### [Page extract]

Plasma treatment enhances polypropylene-lignin blends

This study explores the use of plasma treatment to improve the compatibility and performance of polypropylene-lignin blends, resulting in enhanced mechanical properties and reprocessability.
Polypropylene (PP) is one of the most widely used polymers globally, known for its low cost, versatility, and excellent mechanical properties. However, the increasing production and improper disposal of PP contribute to significant environmental concerns. To address this, researchers have turned to lignin, a natural aromatic polymer and byproduct of the pulping industry, to create biobased composites that reduce the carbon footprint of traditional polyolefin products.
The study, titled "Enhanced Performance and Reprocessability in Polypropylene-Lignin Blends Through Plasma Treatment," investigates a new compatibilization strategy for PP-lignin blends. The researchers used a gliding-arc-tornado (GAT) reactor to treat soda lignin in an argon atmosphere, resulting in significant chemical-structural modifications. The treated lignin exhibited increased concentrations of phenoxy radicals and reduced hydroxyl functionalities, leading to enhanced compatibility with PP.

### [Tasks for this exercise]
1. In the article on plasma treatment of polypropylene-lignin blends, what atmosphere was the soda lignin treated in?
2. Decide whether each statement agrees with the article on plasma treatment of polypropylene-lignin blends. Answer yes or no and quote the words that decide it.
(a) Lignin is a byproduct of the pulping industry.
(b) The treated lignin showed increased hydroxyl functionalities.
(c) The soda lignin was treated in a gliding-arc-tornado reactor.
You won't need the material that comes after this article.

### [Information shown]
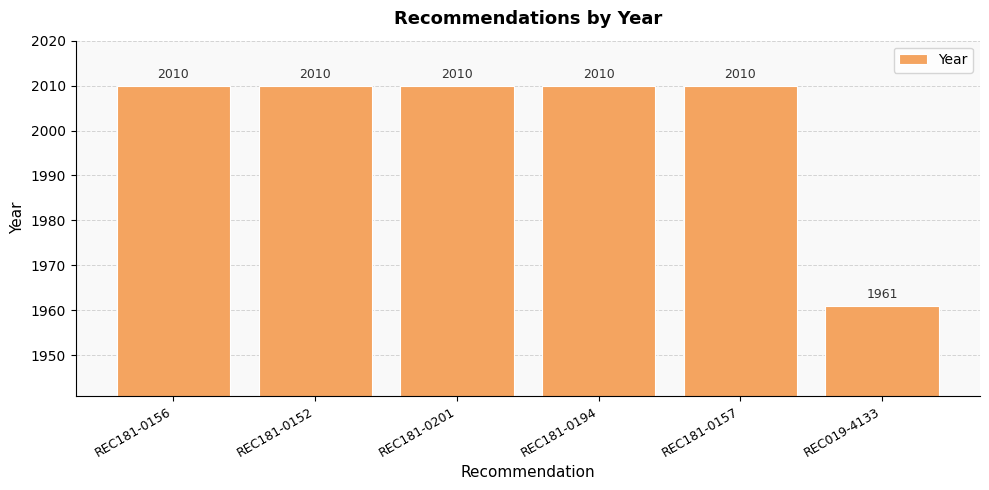

Where is the data nearest to the value 1985?

REC019-4133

### [Your responses]
1. An argon atmosphere.

2.
(a) Yes: "a natural aromatic polymer and byproduct of the pulping industry"
(b) No: "reduced hydroxyl functionalities"
(c) Yes: "used a gliding-arc-tornado (GAT) reactor to treat soda lignin"